Ahh they make me laugh so much when we go for walks, took some snaps so here they are :blushing:


----------



## FREE SPIRIT (Jul 8, 2009)

So cute...lovely pics.


----------



## marmite (Sep 22, 2009)

aww they are great pics and such cute puppys


----------



## simplysardonic (Sep 1, 2009)

Beautiful pups


----------



## Lexi'sMum (Oct 22, 2009)

They have the cutest faces.


----------



## happysaz133 (Jun 5, 2008)

They are absolutely beautiful. You just made my heart melt!!!


----------



## srhdufe (Feb 11, 2009)

RachyBobs said:


> Ahh they make me laugh so much when we go for walks, took some snaps so here they are :blushing:


The grey one looks like Oscar when we get him clipped in the summer 

What breed are they?

They are gorgeous


----------



## Yourgifts Ourgifts (Apr 12, 2009)

Great quality pics as usual..


----------



## Kelly27 (Dec 1, 2008)

aww how cute hehe x what breed are they?


----------



## RachyBobs (Oct 18, 2009)

They are Irish Wolfhounds


----------



## lozza84 (Jul 19, 2008)

ahhhhh how sweet ! they r gona be biiiiiiiiiiiiiiig doggies ~


----------



## TORY (Nov 27, 2007)

Love them all, but the 1st photo i am in love...can i have that one please


----------



## RachyBobs (Oct 18, 2009)

They are HUGE right now, to big to handle now


----------



## Vixie (Nov 17, 2007)

great pics, they are gorgeous cute puppies   x


----------



## Jazzy (Apr 15, 2009)

Wow what beautiful puppies. :001_wub::001_wub::001_wub:

I've never seen Irish Wolfhound pups before, they are gorgeous.:001_wub:
Wouldn't like to do the cleaning up after them though. :lol:


----------



## RachyBobs (Oct 18, 2009)

Jazzy said:


> Wow what beautiful puppies. :001_wub::001_wub::001_wub:
> 
> I've never seen Irish Wolfhound pups before, they are gorgeous.:001_wub:
> Wouldn't like to do the cleaning up after them though. :lol:


Haha yes there poo's are a medium dogs size poo hmy:


----------



## Indie (Nov 6, 2007)

You learn something new every day, i didn't no they came in different coat colours i just thought they were grey.


----------



## canuckjill (Jun 25, 2008)

Indie said:


> You learn something new every day, i didn't no they came in different coat colours i just thought they were grey.
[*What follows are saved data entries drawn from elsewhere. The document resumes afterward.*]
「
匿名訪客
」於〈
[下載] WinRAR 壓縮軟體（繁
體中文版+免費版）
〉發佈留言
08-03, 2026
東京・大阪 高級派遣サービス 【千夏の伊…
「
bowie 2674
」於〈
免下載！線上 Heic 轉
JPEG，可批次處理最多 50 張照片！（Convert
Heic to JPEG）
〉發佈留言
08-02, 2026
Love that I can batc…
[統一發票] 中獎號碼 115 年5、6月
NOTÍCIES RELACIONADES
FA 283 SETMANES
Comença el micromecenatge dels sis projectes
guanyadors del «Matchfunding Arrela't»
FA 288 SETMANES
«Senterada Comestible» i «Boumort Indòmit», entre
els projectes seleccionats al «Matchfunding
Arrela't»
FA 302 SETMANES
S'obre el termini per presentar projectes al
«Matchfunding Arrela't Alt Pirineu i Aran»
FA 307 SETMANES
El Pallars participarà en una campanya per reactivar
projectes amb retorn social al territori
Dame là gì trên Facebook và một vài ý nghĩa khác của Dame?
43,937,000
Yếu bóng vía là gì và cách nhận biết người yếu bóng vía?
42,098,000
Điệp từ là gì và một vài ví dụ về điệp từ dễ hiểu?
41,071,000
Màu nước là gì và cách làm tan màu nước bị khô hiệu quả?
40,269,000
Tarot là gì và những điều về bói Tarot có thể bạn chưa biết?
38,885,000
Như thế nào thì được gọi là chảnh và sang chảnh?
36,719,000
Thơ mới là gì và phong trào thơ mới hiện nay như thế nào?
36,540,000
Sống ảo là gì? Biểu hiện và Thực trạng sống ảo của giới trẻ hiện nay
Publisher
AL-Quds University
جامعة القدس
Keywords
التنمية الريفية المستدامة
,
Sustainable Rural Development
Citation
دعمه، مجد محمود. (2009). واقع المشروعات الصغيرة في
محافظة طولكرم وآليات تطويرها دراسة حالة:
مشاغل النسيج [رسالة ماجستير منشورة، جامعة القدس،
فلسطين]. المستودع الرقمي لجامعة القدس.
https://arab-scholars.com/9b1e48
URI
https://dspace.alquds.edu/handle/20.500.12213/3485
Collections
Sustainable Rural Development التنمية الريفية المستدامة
Me too. They are beautiful, I had a friend who had 2 they were wonderful. I'm 6 ft tall and when they put their paws on my shoulder I looked eye to eye with them..Gourgeous dogs....Jill


----------



## RachyBobs (Oct 18, 2009)

Indie said:


> You learn something new every day, i didn't no they came in different coat colours i just thought they were grey.


Yes alot of people do! Fawn is also colour you don't see alot of but I had 4 fawns and 1 wheaten in this litter and also a black with white paws :001_cool:


----------



## plumo72 (Nov 2, 2007)

They are lovely  x


----------



## GSDlover4ever (Feb 21, 2009)

awwww there beautiful 
- i have never seen a baby irish wolf hound before - what age are they?


----------



## mitch4 (Oct 31, 2009)

Oh wow how sweet


----------



## RachyBobs (Oct 18, 2009)

GSDlover4ever said:


> awwww there beautiful
> - i have never seen a baby irish wolf hound before - what age are they?


They are 12 weeks on monday


----------